Step 3: Inject System Context Before Classification
The highest-leverage fix is giving your classifier the same context the LLM has. A bare user message lacks intent signals — the system prompt often resolves ambiguity.
def classify_with_context(system_prompt: str, user_message: str) -> dict:
# Classify the full conversation context, not just the message
context_for_classifier = f"""
System context: {system_prompt}
User message: {user_message}
"""
return classifier.score(context_for_classifier)
# Example: customer support bot
system_prompt = "You are a customer support agent for Acme Software. Help users with technical issues."
user_message = "How do I kill the background process that's hanging my app?"
# Without context: "kill" + "process" might score high for violence
# With context: classifier understands this is a technical support scenario
score = classify_with_context(system_prompt, user_message)
If your classifier is an LLM judge, make the system context explicit in the judging prompt:
judge_prompt = f"""
You are evaluating whether a message is harmful in context.
APPLICATION CONTEXT: {system_prompt}
USER MESSAGE: {user_message}
Is this message harmful given the application context?
Respond with JSON: {{"harmful": true/false, "confidence": 0.0-1.0, "reason": "..."}}
"""
Expected: False positive rate drops 40–70% for domain-specific applications when context is included.
If it fails:
- Classifier ignores context: Your model may need fine-tuning on contextualized examples — compile the false positive cases as negative training examples
- Latency too high: Cache classifier results for identical (system_prompt_hash, message) pairs
Step 4: Build a False Positive Review Pipeline
Tuning thresholds once isn't enough.

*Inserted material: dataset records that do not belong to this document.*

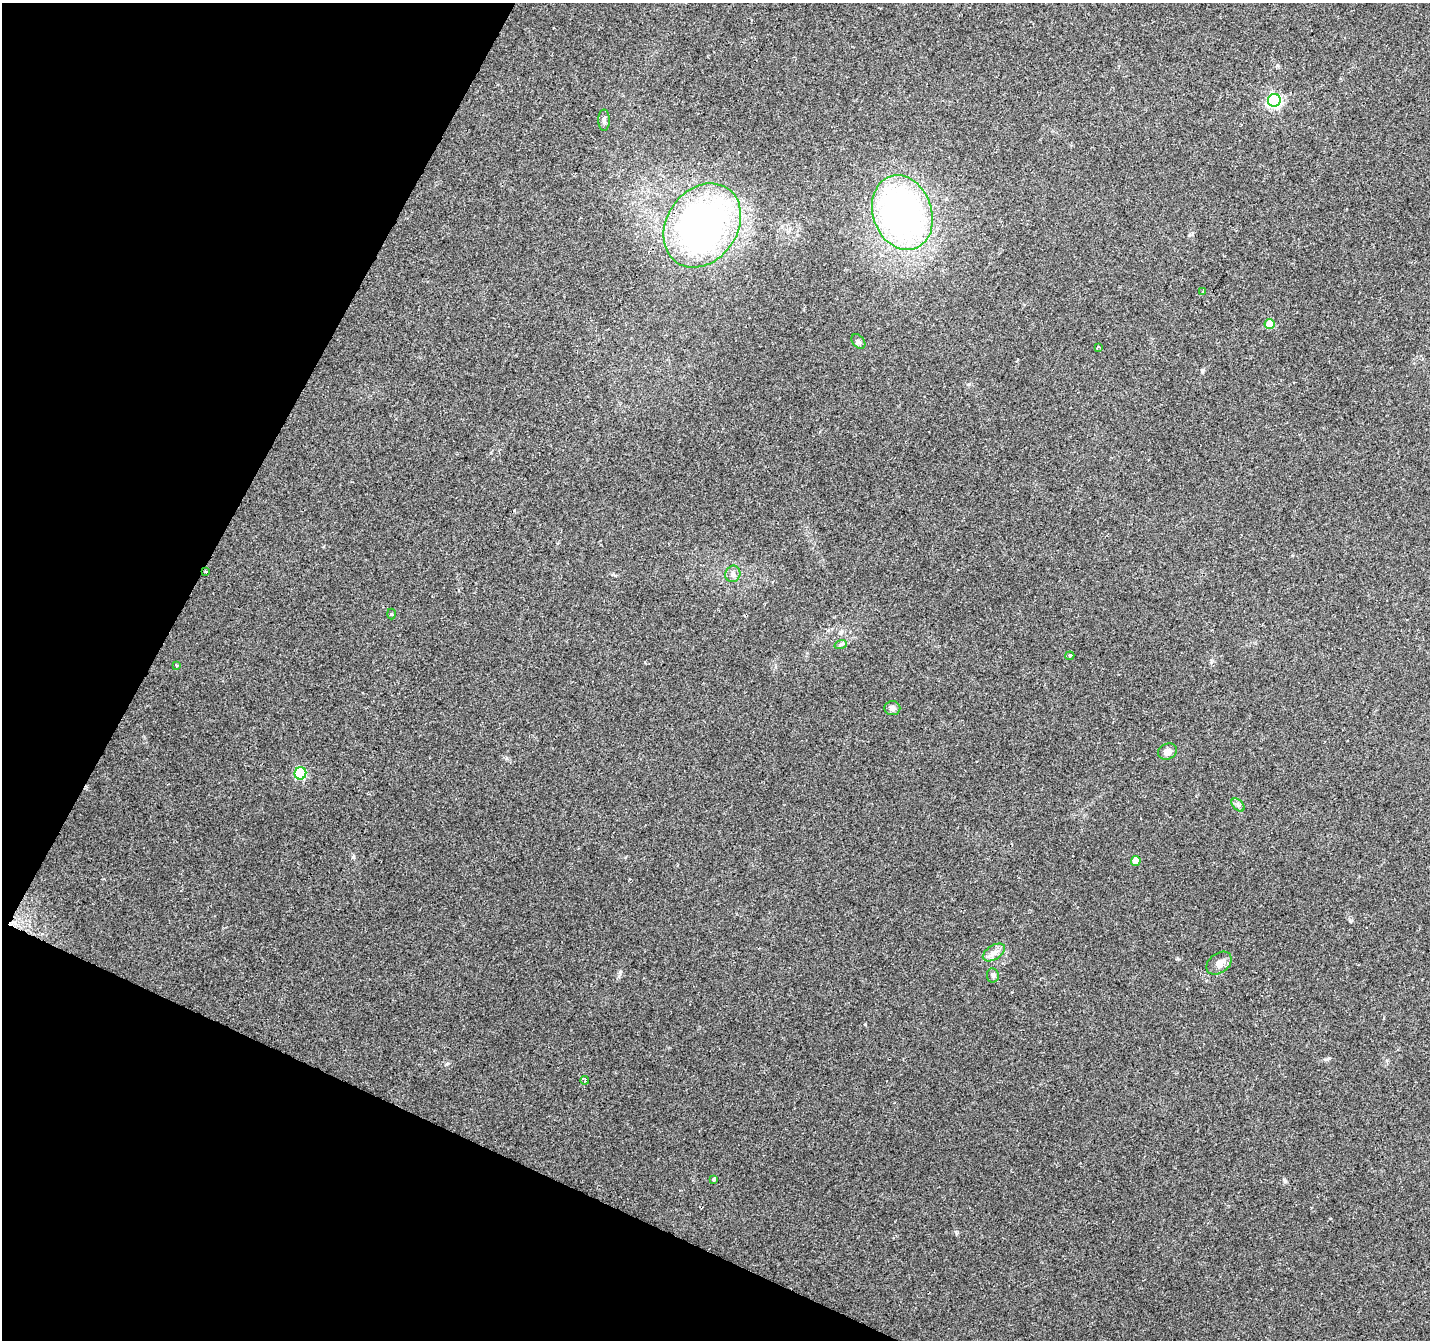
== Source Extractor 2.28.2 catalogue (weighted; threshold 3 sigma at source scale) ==
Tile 9 of 4 x 4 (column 1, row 3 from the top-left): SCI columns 1-1428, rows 1543-2880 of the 5720 x 5825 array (HDU 1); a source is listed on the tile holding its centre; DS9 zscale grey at full resolution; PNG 1432 x 1342 px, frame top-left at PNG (2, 3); each listed source drawn as its Kron ellipse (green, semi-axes under 4 px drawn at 4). Shown black and unused: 22% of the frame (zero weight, under 2 of 3 exposures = <1% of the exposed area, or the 3 px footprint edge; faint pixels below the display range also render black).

Build a lightweight review loop so false positives surface automatically.
import json
from datetime import datetime
def log_blocked_request(user_message: str, scores: dict, threshold: float):
"""Log every block for offline review."""
entry = {
"timestamp": datetime.utcnow().isoformat(),
"message": user_message,
"scores": scores,
"threshold": threshold,
"review_status": "pending" # human reviews this queue
}
with open("blocked_requests.jsonl", "a") as f:
f.write(json.dumps(entry) + "\n")
Review this queue weekly. When you find a false positive, add it to your validation set — this creates a feedback loop that catches threshold drift over time.
Verification
Run your validation set against the updated configuration:
python evaluate_classifier.py \
--dataset data/labeled_validation.jsonl \
--config config/thresholds_v2.json \
--report reports/fp_analysis.html
You should see: False positive rate below your target (typically <5%) while true positive rate stays above 90%. The report will break results down by category so you can spot remaining problem areas.
What You Learned
- False positives almost always come from a single classifier layer lacking context — log each layer separately before tuning
- Per-category thresholds outperform a single global value; find the right cutoff with precision-recall analysis
- Injecting the system prompt into the classifier resolves most domain-specific false positives without loosening safety
- A logged review queue turns false positive tuning from a one-time fix into an ongoing process
Limitation: These techniques reduce false positives for well-defined application contexts. General-purpose deployments with unpredictable user intent need a different approach — consider a two-stage system where flagged requests are re-evaluated with additional context before being hard-blocked.
When NOT to use threshold relaxation: If you're building a children's platform or a regulated medical/legal product, err on the side of more false positives and invest in better classifier training data instead.
Tested with Python 3.12, scikit-learn 1.4, Anthropic SDK 0.23. Classifier examples use a generic scoring interface — adapt to your specific stack.